Once these three roles have been set up nicely, you obtain the properties of flexibility and reusability. Let's look at some concrete examples:

• Chainlink: On Chainlink, you have a party that is specifically responsible for running a node that takes in requests from an on-chain oracle contract and returns the value from the endpoint queried. Creators are developers who can create external adapters that allow for API keys and complex logic (i.e. the data returned is a multi-key JSON object, and I can use an adapter to concatenate that into a bytes32 object to easily parse in solidity).
• theGraph: This service has the three roles most clearly defined, with indexers (node runners that read emitted events from on-chain), curators (creators of the subgraphs/API endpoints), and consumers (the ones running each query).
• Numerai: While their user use case may not be as flexible (given they are not purposed to output data on-chain past staking purposes), they allow creators to upload machine learning models onto hosted infrastructure. Given the prevalence of ML/AI in our world, I imagine that one day someone will provide a similar service/structure for running models with inputs/outputs on-chain.

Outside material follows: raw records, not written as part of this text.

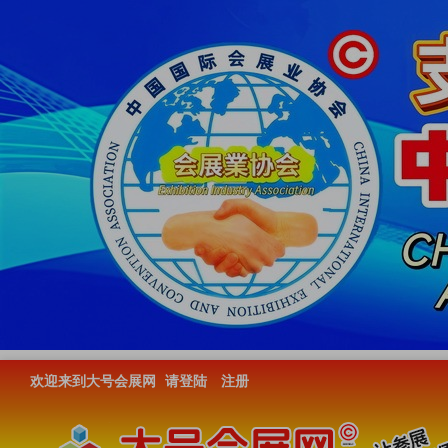
欢迎来到大号会展网
请登陆
注册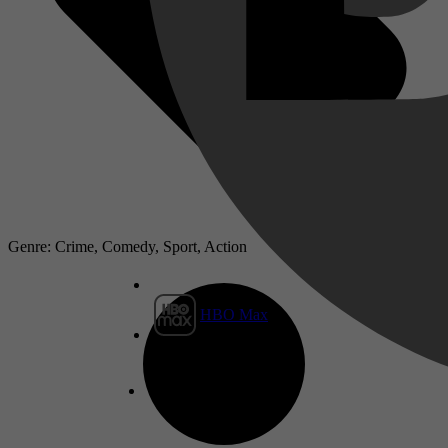
Genre: Crime, Comedy, Sport, Action
HBO Max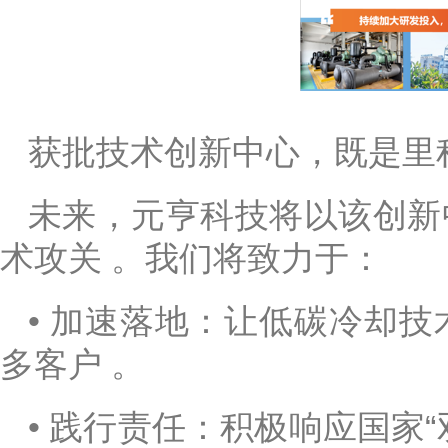
获批技术创新中心，既是里
未来，元亨科技将以该创新
术攻关 。我们将致力于：
• 加速落地：让低碳冷却
多客户 。
• 践行责任：积极响应国家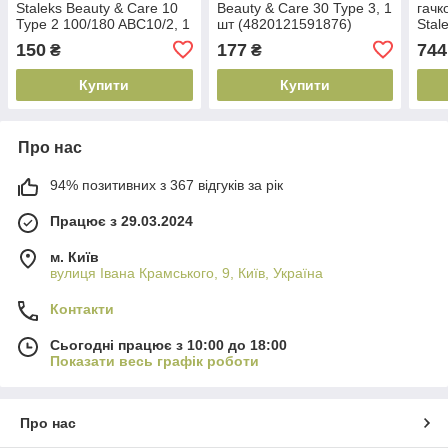
Staleks Beauty & Care 10
Beauty & Care 30 Type 3, 1
гачк
Type 2 100/180 ABC10/2, 1
шт (4820121591876)
Stal
шт (4820121590961)
2, 1
150
177
744
₴
₴
Купити
Купити
Про нас
94% позитивних з 367 відгуків за рік
Працює з 29.03.2024
м. Київ
вулиця Івана Крамського, 9, Київ, Україна
Контакти
Сьогодні працює з 10:00 до 18:00
Показати весь графік роботи
Про нас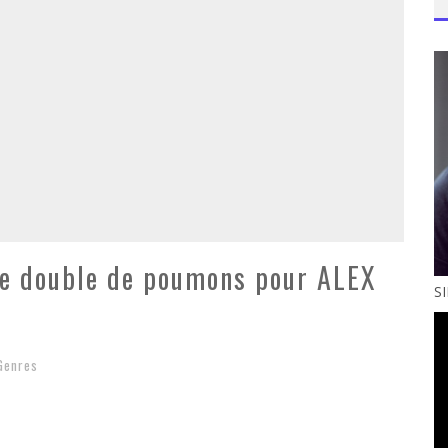
fe double de poumons pour ALEX
S
Genres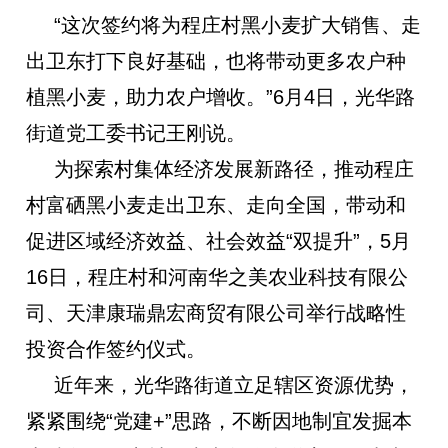
“这次签约将为程庄村黑小麦扩大销售、走
出卫东打下良好基础，也将带动更多农户种
植黑小麦，助力农户增收。”6月4日，光华路
街道党工委书记王刚说。
为探索村集体经济发展新路径，推动程庄
村富硒黑小麦走出卫东、走向全国，带动和
促进区域经济效益、社会效益“双提升”，5月
16日，程庄村和河南华之美农业科技有限公
司、天津康瑞鼎宏商贸有限公司举行战略性
投资合作签约仪式。
近年来，光华路街道立足辖区资源优势，
紧紧围绕“党建+”思路，不断因地制宜发掘本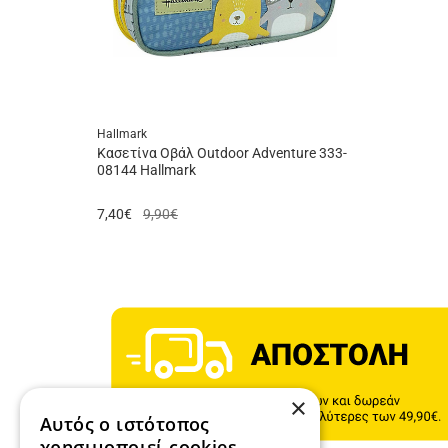
Hallmark
Κασετίνα Oβάλ Outdoor Adventure 333-
08144 Hallmark
7,40
€
9,90€
×
Αυτός ο ιστότοπος
χρησιμοποιεί cookies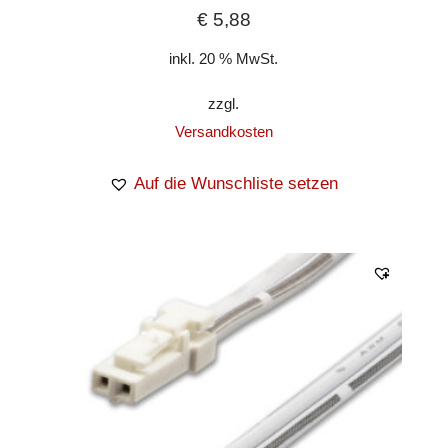
€
5,88
inkl. 20 % MwSt.
zzgl.
Versandkosten
Auf die Wunschliste setzen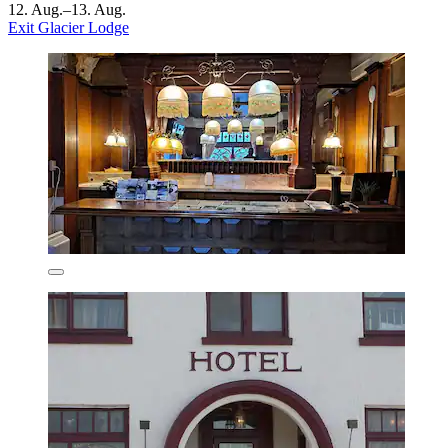
12. Aug.–13. Aug.
Exit Glacier Lodge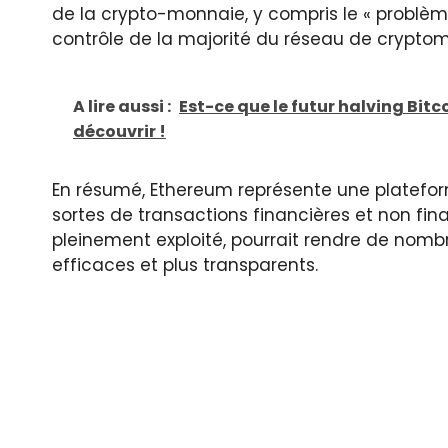
de la crypto-monnaie, y compris le « problème
contrôle de la majorité du réseau de crypto
A lire aussi :
Est-ce que le futur halving Bitco
découvrir !
En résumé, Ethereum représente une platefo
sortes de transactions financières et non fina
pleinement exploité, pourrait rendre de nombr
efficaces et plus transparents.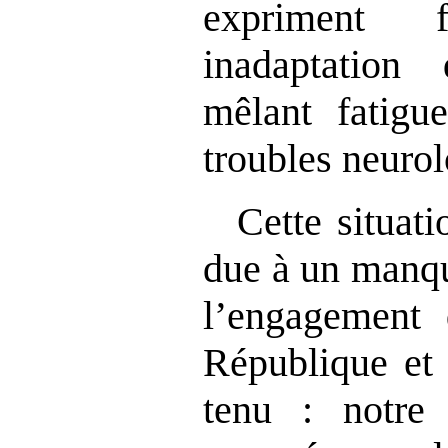
expriment 
inadaptation
m
êlant fatigue
troubles neuro
Cette situati
due
à un manqu
l’engagement 
République et 
tenu : notre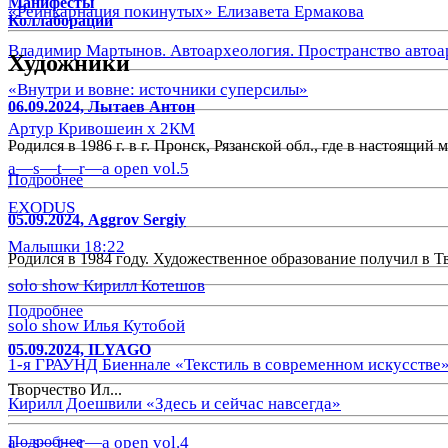
Манифесты
«Реинкарнация покинутых» Елизавета Ермакова
Коллаборации
Владимир Мартынов. Автоархеология. Пространство автоа
Художники
«Внутри и вовне: источники суперсилы»
06.09.2024, Лытаев Антон
Артур Кривошеин х 2КМ
Родился в 1986 г. в г. Пронск, Рязанской обл., где в настоящий 
a—s—t—r—a open vol.5
Подробнее
EXODUS
05.09.2024, Aggrov Sergiy
Малышки 18:22
Родился в 1984 году. Художественное образование получил в Т
solo show Кирилл Котешов
Подробнее
solo show Илья Кутобой
05.09.2024, ILYAGO
1-я ГРАУНД Биеннале «Текстиль в современном искусстве
Творчество Ил...
Кирилл Доешвили «Здесь и сейчас навсегда»
Подробнее
a—s—t—r—a open vol.4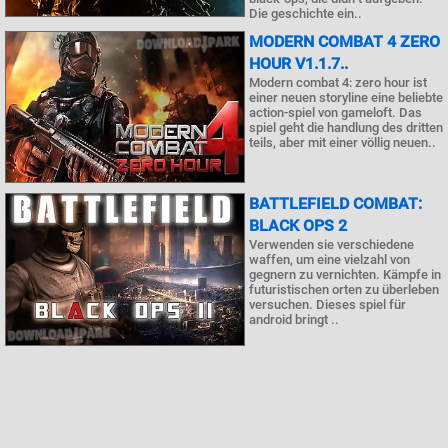
Die geschichte ein..
MODERN COMBAT 4 ZERO
HOUR V1.1.7..
Modern combat 4: zero hour ist
einer neuen storyline eine beliebte
action-spiel von gameloft. Das
spiel geht die handlung des dritten
teils, aber mit einer völlig neuen..
BATTLEFIELD COMBAT:
BLACK OPS 2
Verwenden sie verschiedene
waffen, um eine vielzahl von
gegnern zu vernichten. Kämpfe in
futuristischen orten zu überleben
versuchen. Dieses spiel für
android bringt ..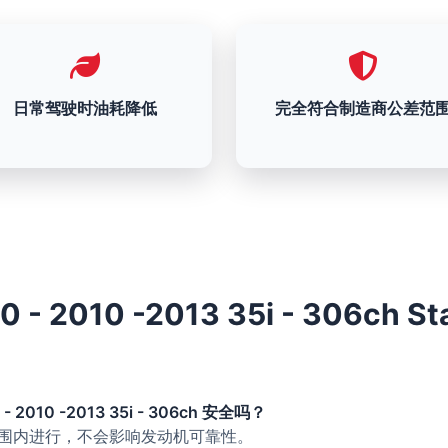
日常驾驶时油耗降低
完全符合制造商公差范
0 - 2010 -2013 35i - 306ch
- 2010 -2013 35i - 306ch 安全吗？
的范围内进行，不会影响发动机可靠性。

Now for some bridges that I think will reach the same structure:

• Teller: While right now their node network supports only the transfer of your bank account data on chain, it is possible that they become a network that allows any fintech data provider to onboard and create a data service. This is similar to chainlink, but their infrastructure has better privacy management/implications.
• Mina: Speaking of privacy, Mina is actually a super interesting project because they enable use cases like Teller with their technology. Their tooling allows for a zk/privacy overlay end-to-end, which in my mind feels very similar to how we have gone from TCP/IP to VPN in the traditional internet world. I'm assuming they'll be like any node network where these privacy use cases can be built on top of it and used by anyone on another blockchain.

• Cosmos: With CosmWasm/IBC/Tendermint/Ethermint, you can actually start building logic into bridges that are similar to smart contracts (like DEXs). Some examples that have come out of their SDK are proof of stake style chains like Thorchain.
• Connext: With state channels/ILP, you get a level of user flexibility that is hard to manage with IBC. Their custom transfer definitions and routers may in the future allow for special use cases for DAOs, NFTs, and other self-managed multi-chain needs.

Building freely upon bridges gives us flexibility, and the shared infrastructure and split roles gives us reusability. Many of our bridges already have these two properties, and the bridges between blockchains are getting there as well. One day these bridges will enable full (veritcal/horizontal) existence as well, giving us composability across the ecosystem.

A Token from the Haert

We're all out here building bridges right now, trying out best to move in sync. Walls are being torn down, and the groundwork is being laid for the many future generations to build upon. We must exist together, with flexibility of mind, and a shared heart. There will be no walls in the metaverse. I wanted to represent this ethos in an algorithmically generated art piece from Ethereum data:

The identicons are generated from 100 unique Ethereum addresses. Through 100 rounds, each "block" moves towards the center following the Ethereum PoW Poisson distribution. The "heartbeat" is generated by the amplitudes of the sine transform of Ethereum transaction history.